DATASET EXCERPTS —
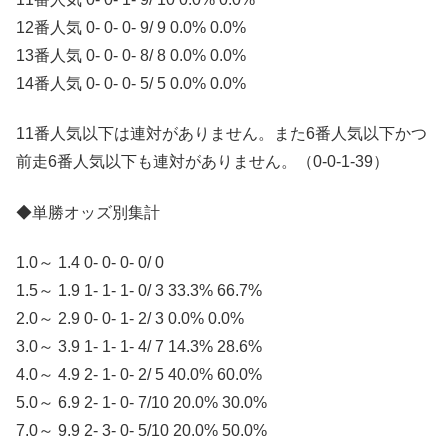
12番人気 0- 0- 0- 9/ 9 0.0% 0.0%
13番人気 0- 0- 0- 8/ 8 0.0% 0.0%
14番人気 0- 0- 0- 5/ 5 0.0% 0.0%
11番人気以下は連対がありません。また6番人気以下かつ
前走6番人気以下も連対がありません。（0-0-1-39）
◆単勝オッズ別集計
1.0～ 1.4 0- 0- 0- 0/ 0
1.5～ 1.9 1- 1- 1- 0/ 3 33.3% 66.7%
2.0～ 2.9 0- 0- 1- 2/ 3 0.0% 0.0%
3.0～ 3.9 1- 1- 1- 4/ 7 14.3% 28.6%
4.0～ 4.9 2- 1- 0- 2/ 5 40.0% 60.0%
5.0～ 6.9 2- 1- 0- 7/10 20.0% 30.0%
7.0～ 9.9 2- 3- 0- 5/10 20.0% 50.0%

WORK INSTRUCTION — Write out all of the data above exactly, pictures excluded.

WORKED SOLUTION —
12番人気 0- 0- 0- 9/ 9 0.0% 0.0%
13番人気 0- 0- 0- 8/ 8 0.0% 0.0%
14番人気 0- 0- 0- 5/ 5 0.0% 0.0%
11番人気以下は連対がありません。また6番人気以下かつ
前走6番人気以下も連対がありません。（0-0-1-39）
◆単勝オッズ別集計
1.0～ 1.4 0- 0- 0- 0/ 0
1.5～ 1.9 1- 1- 1- 0/ 3 33.3% 66.7%
2.0～ 2.9 0- 0- 1- 2/ 3 0.0% 0.0%
3.0～ 3.9 1- 1- 1- 4/ 7 14.3% 28.6%
4.0～ 4.9 2- 1- 0- 2/ 5 40.0% 60.0%
5.0～ 6.9 2- 1- 0- 7/10 20.0% 30.0%
7.0～ 9.9 2- 3- 0- 5/10 20.0% 50.0%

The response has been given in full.